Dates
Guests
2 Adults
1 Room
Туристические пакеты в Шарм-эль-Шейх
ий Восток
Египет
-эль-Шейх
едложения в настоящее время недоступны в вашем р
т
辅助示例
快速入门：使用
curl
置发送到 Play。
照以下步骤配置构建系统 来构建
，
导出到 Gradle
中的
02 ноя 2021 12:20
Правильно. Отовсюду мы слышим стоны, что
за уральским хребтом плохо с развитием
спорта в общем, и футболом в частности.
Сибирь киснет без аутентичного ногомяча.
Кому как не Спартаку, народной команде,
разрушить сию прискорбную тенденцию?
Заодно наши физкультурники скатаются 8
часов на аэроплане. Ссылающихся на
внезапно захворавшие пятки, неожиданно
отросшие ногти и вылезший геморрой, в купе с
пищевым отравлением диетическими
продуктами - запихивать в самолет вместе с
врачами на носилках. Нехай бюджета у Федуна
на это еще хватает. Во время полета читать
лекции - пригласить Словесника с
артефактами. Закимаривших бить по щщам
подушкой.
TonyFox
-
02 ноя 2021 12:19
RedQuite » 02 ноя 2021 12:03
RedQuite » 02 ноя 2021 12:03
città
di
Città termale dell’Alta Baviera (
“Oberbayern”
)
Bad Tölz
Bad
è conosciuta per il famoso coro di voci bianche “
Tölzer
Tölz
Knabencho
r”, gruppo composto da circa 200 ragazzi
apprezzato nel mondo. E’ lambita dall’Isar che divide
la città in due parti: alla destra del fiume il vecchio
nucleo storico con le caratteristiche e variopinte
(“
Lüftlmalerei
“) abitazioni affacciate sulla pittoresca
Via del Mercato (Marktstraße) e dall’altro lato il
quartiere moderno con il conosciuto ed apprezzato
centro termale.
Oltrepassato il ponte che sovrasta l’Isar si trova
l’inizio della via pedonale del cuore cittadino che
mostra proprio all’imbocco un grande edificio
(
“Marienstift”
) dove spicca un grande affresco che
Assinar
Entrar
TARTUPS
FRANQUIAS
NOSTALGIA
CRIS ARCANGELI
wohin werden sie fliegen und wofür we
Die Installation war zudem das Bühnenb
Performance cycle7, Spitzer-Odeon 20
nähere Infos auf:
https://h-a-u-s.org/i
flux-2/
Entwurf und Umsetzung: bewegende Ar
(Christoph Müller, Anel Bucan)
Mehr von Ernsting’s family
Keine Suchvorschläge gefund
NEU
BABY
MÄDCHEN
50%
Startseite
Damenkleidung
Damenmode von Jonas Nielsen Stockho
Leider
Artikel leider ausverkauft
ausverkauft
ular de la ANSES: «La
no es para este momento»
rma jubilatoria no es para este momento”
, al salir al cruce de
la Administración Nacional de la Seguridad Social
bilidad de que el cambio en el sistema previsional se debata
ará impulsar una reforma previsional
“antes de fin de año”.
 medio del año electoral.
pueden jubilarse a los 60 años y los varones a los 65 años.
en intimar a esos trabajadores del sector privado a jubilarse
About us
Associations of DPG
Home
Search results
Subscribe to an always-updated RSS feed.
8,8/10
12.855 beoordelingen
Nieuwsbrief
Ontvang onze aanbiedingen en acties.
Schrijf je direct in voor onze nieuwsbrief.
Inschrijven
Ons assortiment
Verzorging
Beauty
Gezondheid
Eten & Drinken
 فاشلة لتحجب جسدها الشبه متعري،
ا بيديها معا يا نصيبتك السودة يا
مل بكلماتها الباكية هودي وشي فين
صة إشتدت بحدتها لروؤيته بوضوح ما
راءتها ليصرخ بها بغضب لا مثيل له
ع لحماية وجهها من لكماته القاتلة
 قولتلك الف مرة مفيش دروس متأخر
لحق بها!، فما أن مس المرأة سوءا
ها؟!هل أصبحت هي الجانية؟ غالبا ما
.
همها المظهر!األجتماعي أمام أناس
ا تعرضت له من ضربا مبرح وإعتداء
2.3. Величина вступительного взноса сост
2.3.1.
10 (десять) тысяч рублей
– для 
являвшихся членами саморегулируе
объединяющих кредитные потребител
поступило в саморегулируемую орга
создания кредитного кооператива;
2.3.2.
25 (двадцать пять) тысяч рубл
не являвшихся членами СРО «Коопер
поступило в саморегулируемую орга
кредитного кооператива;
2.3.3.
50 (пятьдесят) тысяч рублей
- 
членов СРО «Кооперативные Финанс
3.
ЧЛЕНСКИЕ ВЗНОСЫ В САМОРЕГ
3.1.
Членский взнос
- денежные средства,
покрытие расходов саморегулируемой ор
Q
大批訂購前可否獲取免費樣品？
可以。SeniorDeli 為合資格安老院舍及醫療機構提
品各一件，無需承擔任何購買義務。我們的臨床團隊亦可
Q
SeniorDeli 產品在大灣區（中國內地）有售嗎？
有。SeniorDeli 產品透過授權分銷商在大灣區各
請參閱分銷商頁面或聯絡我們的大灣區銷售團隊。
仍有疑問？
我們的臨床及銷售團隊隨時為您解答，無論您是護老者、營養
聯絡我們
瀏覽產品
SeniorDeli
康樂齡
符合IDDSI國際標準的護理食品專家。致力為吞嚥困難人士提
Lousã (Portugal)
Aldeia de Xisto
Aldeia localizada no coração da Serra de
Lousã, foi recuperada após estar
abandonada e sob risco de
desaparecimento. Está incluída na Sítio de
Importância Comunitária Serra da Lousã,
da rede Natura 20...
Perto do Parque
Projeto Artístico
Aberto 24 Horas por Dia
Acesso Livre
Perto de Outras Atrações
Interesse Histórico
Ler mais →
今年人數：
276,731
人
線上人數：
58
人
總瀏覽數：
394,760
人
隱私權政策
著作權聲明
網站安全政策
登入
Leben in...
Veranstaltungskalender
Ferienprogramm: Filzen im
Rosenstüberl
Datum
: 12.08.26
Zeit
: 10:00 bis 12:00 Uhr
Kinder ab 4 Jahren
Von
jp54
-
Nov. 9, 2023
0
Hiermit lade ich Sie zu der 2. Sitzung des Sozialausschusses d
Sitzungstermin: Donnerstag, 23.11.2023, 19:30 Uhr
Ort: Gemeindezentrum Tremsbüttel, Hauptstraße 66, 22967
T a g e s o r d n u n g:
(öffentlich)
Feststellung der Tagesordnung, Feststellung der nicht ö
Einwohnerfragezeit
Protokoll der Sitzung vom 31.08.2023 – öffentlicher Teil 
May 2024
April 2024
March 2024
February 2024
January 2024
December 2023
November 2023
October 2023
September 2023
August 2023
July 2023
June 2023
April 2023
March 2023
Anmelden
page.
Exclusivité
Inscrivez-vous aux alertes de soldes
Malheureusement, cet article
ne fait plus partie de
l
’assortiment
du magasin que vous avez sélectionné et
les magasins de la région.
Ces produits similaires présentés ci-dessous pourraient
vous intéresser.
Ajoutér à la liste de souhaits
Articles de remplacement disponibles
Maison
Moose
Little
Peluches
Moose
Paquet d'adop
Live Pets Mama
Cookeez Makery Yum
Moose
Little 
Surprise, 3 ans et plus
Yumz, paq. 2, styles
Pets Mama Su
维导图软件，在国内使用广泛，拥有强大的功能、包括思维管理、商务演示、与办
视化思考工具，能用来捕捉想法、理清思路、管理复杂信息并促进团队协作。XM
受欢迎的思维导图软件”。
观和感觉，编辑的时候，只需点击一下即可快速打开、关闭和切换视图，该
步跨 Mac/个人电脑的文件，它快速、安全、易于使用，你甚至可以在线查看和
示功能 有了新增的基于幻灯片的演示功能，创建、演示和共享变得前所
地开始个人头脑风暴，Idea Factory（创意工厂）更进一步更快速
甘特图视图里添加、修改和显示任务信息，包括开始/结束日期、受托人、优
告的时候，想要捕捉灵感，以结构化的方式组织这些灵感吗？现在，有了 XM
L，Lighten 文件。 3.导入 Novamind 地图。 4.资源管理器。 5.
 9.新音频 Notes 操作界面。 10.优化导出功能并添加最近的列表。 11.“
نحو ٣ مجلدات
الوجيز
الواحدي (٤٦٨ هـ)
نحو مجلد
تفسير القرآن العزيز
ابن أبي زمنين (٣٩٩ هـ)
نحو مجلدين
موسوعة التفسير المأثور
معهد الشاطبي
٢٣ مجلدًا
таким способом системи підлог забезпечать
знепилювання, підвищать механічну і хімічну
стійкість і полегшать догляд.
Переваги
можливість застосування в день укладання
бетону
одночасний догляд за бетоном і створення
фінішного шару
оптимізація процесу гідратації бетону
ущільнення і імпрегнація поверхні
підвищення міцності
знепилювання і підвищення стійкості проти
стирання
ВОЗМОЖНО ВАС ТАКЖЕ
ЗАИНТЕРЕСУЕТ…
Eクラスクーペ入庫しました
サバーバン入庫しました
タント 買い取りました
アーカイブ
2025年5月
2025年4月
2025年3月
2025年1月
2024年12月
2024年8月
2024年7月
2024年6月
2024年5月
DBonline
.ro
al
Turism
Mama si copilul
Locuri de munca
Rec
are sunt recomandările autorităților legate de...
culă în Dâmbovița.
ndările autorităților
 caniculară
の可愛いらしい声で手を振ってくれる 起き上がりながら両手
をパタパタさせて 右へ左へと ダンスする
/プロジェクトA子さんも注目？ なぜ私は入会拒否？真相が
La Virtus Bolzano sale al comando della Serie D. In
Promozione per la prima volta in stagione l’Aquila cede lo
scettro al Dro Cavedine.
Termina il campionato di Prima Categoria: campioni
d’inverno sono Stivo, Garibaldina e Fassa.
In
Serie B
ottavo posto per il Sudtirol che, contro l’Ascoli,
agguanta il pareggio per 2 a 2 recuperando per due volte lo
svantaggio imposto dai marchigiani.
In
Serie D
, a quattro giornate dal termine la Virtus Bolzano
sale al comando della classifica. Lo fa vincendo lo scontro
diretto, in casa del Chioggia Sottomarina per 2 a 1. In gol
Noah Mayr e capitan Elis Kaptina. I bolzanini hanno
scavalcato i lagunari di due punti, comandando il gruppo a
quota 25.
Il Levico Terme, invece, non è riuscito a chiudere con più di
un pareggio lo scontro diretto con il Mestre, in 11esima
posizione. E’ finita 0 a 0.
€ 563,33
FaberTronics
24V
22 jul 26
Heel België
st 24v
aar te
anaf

----------

WHAT THE EXERCISE ASKS >> Starting at the line above that contains "продуктами - запихивать в самолет вместе с", write out each line exactly until the line that contains "la Administración Nacional" has been written, and stop there.

TASK RESULT >>
продуктами - запихивать в самолет вместе с
врачами на носилках. Нехай бюджета у Федуна
на это еще хватает. Во время полета читать
лекции - пригласить Словесника с
артефактами. Закимаривших бить по щщам
подушкой.
TonyFox
-
02 ноя 2021 12:19
RedQuite » 02 ноя 2021 12:03
RedQuite » 02 ноя 2021 12:03
città
di
Città termale dell’Alta Baviera (
“Oberbayern”
)
Bad Tölz
Bad
è conosciuta per il famoso coro di voci bianche “
Tölzer
Tölz
Knabencho
r”, gruppo composto da circa 200 ragazzi
apprezzato nel mondo. E’ lambita dall’Isar che divide
la città in due parti: alla destra del fiume il vecchio
nucleo storico con le caratteristiche e variopinte
(“
Lüftlmalerei
“) abitazioni affacciate sulla pittoresca
Via del Mercato (Marktstraße) e dall’altro lato il
quartiere moderno con il conosciuto ed apprezzato
centro termale.
Oltrepassato il ponte che sovrasta l’Isar si trova
l’inizio della via pedonale del cuore cittadino che
mostra proprio all’imbocco un grande edificio
(
“Marienstift”
) dove spicca un grande affresco che
Assinar
Entrar
TARTUPS
FRANQUIAS
NOSTALGIA
CRIS ARCANGELI
wohin werden sie fliegen und wofür we
Die Installation war zudem das Bühnenb
Performance cycle7, Spitzer-Odeon 20
nähere Infos auf:
https://h-a-u-s.org/i
flux-2/
Entwurf und Umsetzung: bewegende Ar
(Christoph Müller, Anel Bucan)
Mehr von Ernsting’s family
Keine Suchvorschläge gefund
NEU
BABY
MÄDCHEN
50%
Startseite
Damenkleidung
Damenmode von Jonas Nielsen Stockho
Leider
Artikel leider ausverkauft
ausverkauft
ular de la ANSES: «La
no es para este momento»
rma jubilatoria no es para este momento”
, al salir al cruce de
la Administración Nacional de la Seguridad Social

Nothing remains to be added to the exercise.